Our goal is to understand the relationship between the molecular mechanisms that shape phenotypes within individuals and the evolutionary mechanisms that generate and maintain phenotypic variation within populations. This project requires that we identify the functional allelic variants that segregate in nature, understand their molecular mechanisms, characterize their population genetic dynamics, and build models that explain these dynamics in terms of molecular biology and ecology.
We use molecular and quantitative genetics to discover the alleles that underlie phenotypic variation. Our primary model system is C. elegans, a bacteria-eating nematode widely distributed across the globe. Natural isolates of this species harbor variation for development, morphology, behavior, and physiology (indeed, for almost any trait we can measure). A particular focus of our research is the genetic basis of gene expression variation; insofar as spatial and temporal regulation of gene activity underlies development, genetic analysis of gene expression variation provides a unique window into the substrate of developmental evolution. Moreover, by measuring thousands of gene expression traits simultaneously, we can leverage their correlation structure to infer the causal networks that constitute the genotype-phenotype map, potentially a major shaper of phenotypic divergence.

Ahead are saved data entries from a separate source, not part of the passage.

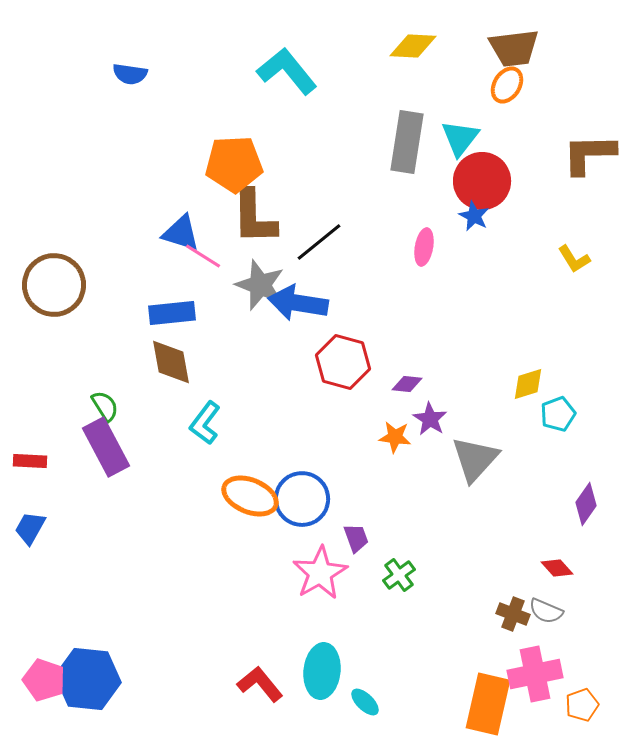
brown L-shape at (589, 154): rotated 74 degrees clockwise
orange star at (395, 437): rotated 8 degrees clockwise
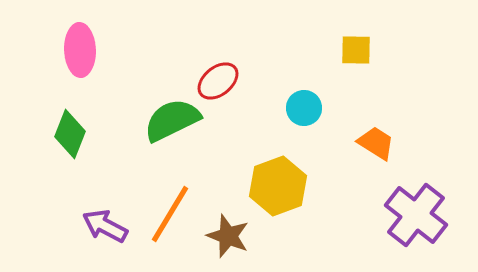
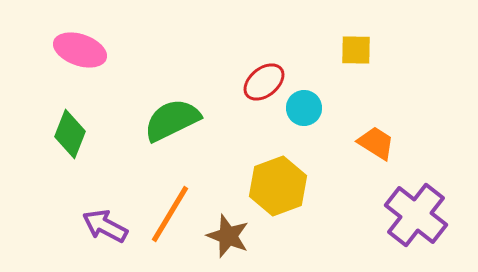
pink ellipse: rotated 69 degrees counterclockwise
red ellipse: moved 46 px right, 1 px down
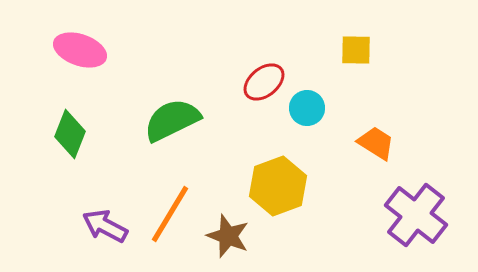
cyan circle: moved 3 px right
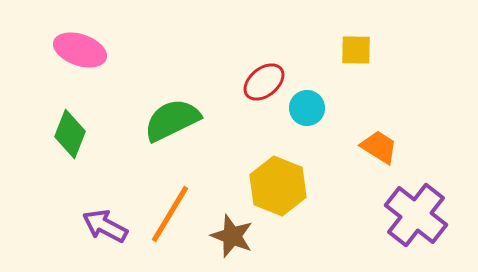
orange trapezoid: moved 3 px right, 4 px down
yellow hexagon: rotated 18 degrees counterclockwise
brown star: moved 4 px right
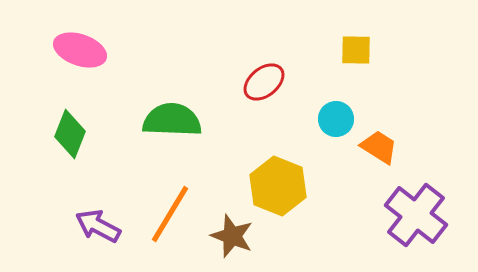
cyan circle: moved 29 px right, 11 px down
green semicircle: rotated 28 degrees clockwise
purple arrow: moved 7 px left
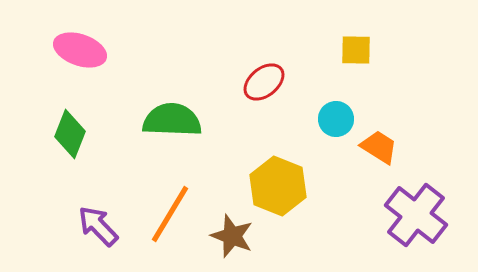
purple arrow: rotated 18 degrees clockwise
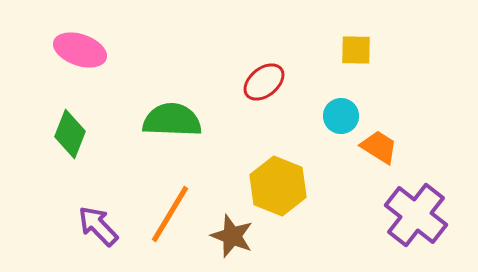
cyan circle: moved 5 px right, 3 px up
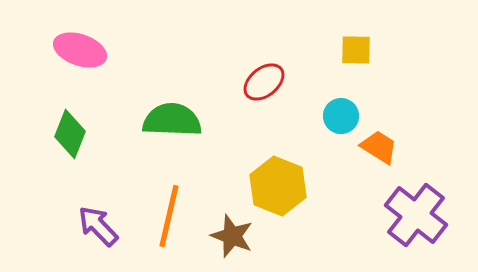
orange line: moved 1 px left, 2 px down; rotated 18 degrees counterclockwise
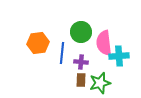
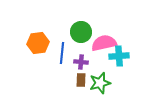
pink semicircle: rotated 85 degrees clockwise
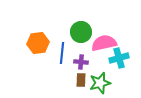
cyan cross: moved 2 px down; rotated 12 degrees counterclockwise
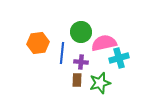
brown rectangle: moved 4 px left
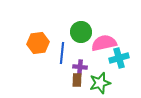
purple cross: moved 1 px left, 5 px down
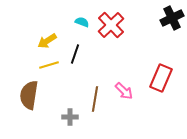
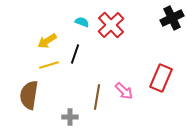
brown line: moved 2 px right, 2 px up
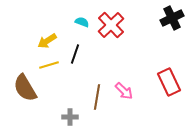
red rectangle: moved 8 px right, 4 px down; rotated 48 degrees counterclockwise
brown semicircle: moved 4 px left, 7 px up; rotated 40 degrees counterclockwise
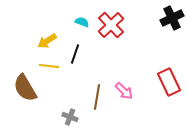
yellow line: moved 1 px down; rotated 24 degrees clockwise
gray cross: rotated 21 degrees clockwise
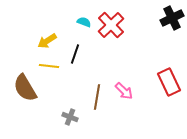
cyan semicircle: moved 2 px right
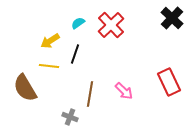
black cross: rotated 20 degrees counterclockwise
cyan semicircle: moved 6 px left, 1 px down; rotated 56 degrees counterclockwise
yellow arrow: moved 3 px right
brown line: moved 7 px left, 3 px up
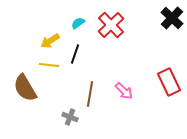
yellow line: moved 1 px up
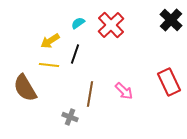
black cross: moved 1 px left, 2 px down
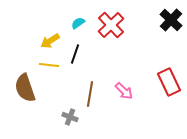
brown semicircle: rotated 12 degrees clockwise
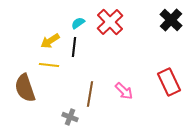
red cross: moved 1 px left, 3 px up
black line: moved 1 px left, 7 px up; rotated 12 degrees counterclockwise
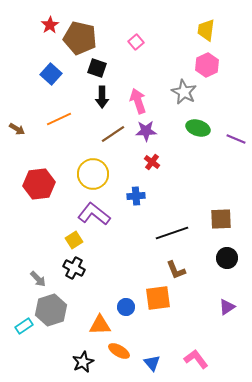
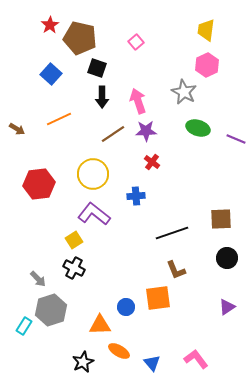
cyan rectangle: rotated 24 degrees counterclockwise
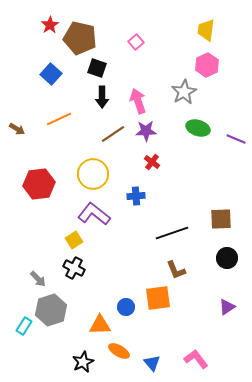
gray star: rotated 15 degrees clockwise
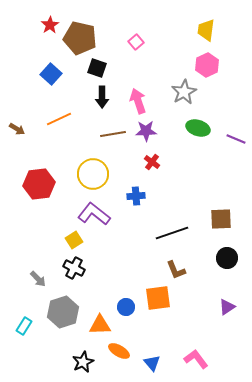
brown line: rotated 25 degrees clockwise
gray hexagon: moved 12 px right, 2 px down
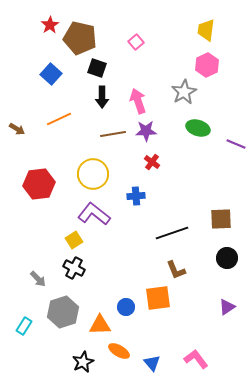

Our genome-scale analyses form the basis for our studies of the evolutionary causes of heritable variation. We are studying in particular the roles of dominance, epistasis, and linkage. C. elegans is an especially powerful system for studying the effects of linked selection because of its relatively low rate of outcrossing. We hope to study global patterns of epistasis by characterizing the additive and epistatic effects of large numbers of loci underlying gene expression traits that are under stabilizing selection. Alternate models for the mechanism of stabilizing selection — compensatory evolution and fluctuating neutral space — will be directly testable.
To incorporate ecological context into our understanding of heritable variation, we are planning extensive field work to characterize spatial and temporal dynamics of functional allele frequencies in C. elegans. In parallel, we are initiating work on a new model system, a widely distributed polychaete species with abundant heritable variation for developmental phenotypes. We can collect the polychaetes from sites across the exceptional marine and estuarine setting of the New York area and we are developing molecular tools to discover the loci underlying developmental variation and their distributions in nature.